Entertainment

Oxygen's New Series Explores Why A Teen's Murder Has Gone Unsolved For 43 Years

Pool/Getty Images News/Getty Images

The family of a girl murdered in 1975 are still looking for answers, and Oxygen is trying to help. The new series Murder and Justice: The Case of Martha Moxley examines the evidence of the crime to try to close the case once and for all. For a while in the early 2000s, it seemed like the case had been solved. But there have been a ton of twists along the way and the original main suspect Michael Skakel is no longer in prison.

According to Oxygen, the case goes like this: In October 1975, 15-year-old Martha Moxley was found dead on her property in Connecticut. Her case went unsolved for 23 years until Moxley's neighbor Skakel (who was also a Kennedy cousin) was arrested and later convicted in 2002. AP News reported that Skakel became a suspect in part because his mother had owned the golf club that Moxley had been killed with.

People magazine reported that Skakel has long claimed he was innocent, and AP News reported that Skakel claimed to have been watching TV (specifically a Monty Python episode) at his cousin's house when the crime took place. Skakel's alleged alibi ended up becoming enormously important for his case.

Pool/Getty Images News/Getty Images

After 11 years in prison and multiple attempts to appeal, Skakel's conviction was overturned in 2013, according to AP News. He was then released from prison on a $1.2 million bail while the state appealed that decision. In 2016, the Connecticut Supreme Court reversed the decision, stating that Skakel's conviction should stand. But that wasn't the last of the twists and turns.

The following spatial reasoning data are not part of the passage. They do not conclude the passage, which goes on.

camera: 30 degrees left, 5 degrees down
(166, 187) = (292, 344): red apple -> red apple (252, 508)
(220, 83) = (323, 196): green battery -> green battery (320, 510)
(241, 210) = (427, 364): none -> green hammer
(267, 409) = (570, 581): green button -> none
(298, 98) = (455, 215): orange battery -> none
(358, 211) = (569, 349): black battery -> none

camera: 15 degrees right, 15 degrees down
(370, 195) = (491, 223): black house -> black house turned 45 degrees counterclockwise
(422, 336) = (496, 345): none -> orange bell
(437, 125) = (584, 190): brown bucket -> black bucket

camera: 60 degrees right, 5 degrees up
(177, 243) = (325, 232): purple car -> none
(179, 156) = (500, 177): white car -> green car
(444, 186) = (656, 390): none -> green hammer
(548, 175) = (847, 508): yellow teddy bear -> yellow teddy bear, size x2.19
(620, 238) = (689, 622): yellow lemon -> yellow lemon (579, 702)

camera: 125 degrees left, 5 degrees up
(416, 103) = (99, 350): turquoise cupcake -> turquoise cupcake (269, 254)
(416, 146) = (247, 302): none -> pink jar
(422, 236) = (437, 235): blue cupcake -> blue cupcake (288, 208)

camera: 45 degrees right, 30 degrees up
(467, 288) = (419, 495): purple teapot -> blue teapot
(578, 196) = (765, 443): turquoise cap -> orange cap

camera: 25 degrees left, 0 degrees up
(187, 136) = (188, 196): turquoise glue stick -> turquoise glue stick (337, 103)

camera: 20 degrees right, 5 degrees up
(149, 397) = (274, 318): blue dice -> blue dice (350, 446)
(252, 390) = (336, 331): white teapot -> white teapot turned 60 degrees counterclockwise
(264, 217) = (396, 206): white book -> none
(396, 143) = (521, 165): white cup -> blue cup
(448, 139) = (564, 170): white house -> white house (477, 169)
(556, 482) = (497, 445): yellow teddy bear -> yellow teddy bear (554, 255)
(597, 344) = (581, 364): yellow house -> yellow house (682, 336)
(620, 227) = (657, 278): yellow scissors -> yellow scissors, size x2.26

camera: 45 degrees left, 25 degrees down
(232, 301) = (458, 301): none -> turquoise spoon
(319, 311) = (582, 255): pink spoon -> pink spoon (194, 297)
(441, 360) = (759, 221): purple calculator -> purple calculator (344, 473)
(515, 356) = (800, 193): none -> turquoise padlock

AP News reported that one of the Connecticut Supreme Court justices retired shortly after the 2016 decision, so Skakel's team got the court to reconsider the outcome. They then came to the conclusion that the conviction overturning was valid. The new replacement justice agreed with the premise in Skakel's appeal that Skakel had been owed a more thorough search for witnesses who could confirm his alleged alibi.

Pool/Getty Images News/Getty Images

If all that back and forth is leaving you wondering where Skakel is now, the answer is still not in prison. According to the Stamford Advocate, his case went all the way to the Supreme Court, with the state trying to reverse the overturned conviction again. But the Advocate reported that the Supreme Court declined to review the case in January 2019, which means that Skakel's overturned conviction will stand, at least for now. The Advocate said that the state could decide to retry Skakel again, but it's now been nearly 45 years that this case has dragged on, and "the passage of time has compromised [the prosecution's] potential witness list."

Barring the decision to retry Skakel, he will remain out of prison, although the Samford Advocate did note that Skakel was not exonerated. His conviction was just overturned, and he likely would have been out on parole by now anyway because so many years have passed. And all these years later, the Moxley family is still waiting for some kind of justice for Martha.

Murder and Justice: The Case of Martha Moxley is a three-night event with part two airing Saturday, June 22 at 7 p.m. ET/PT on Oxygen.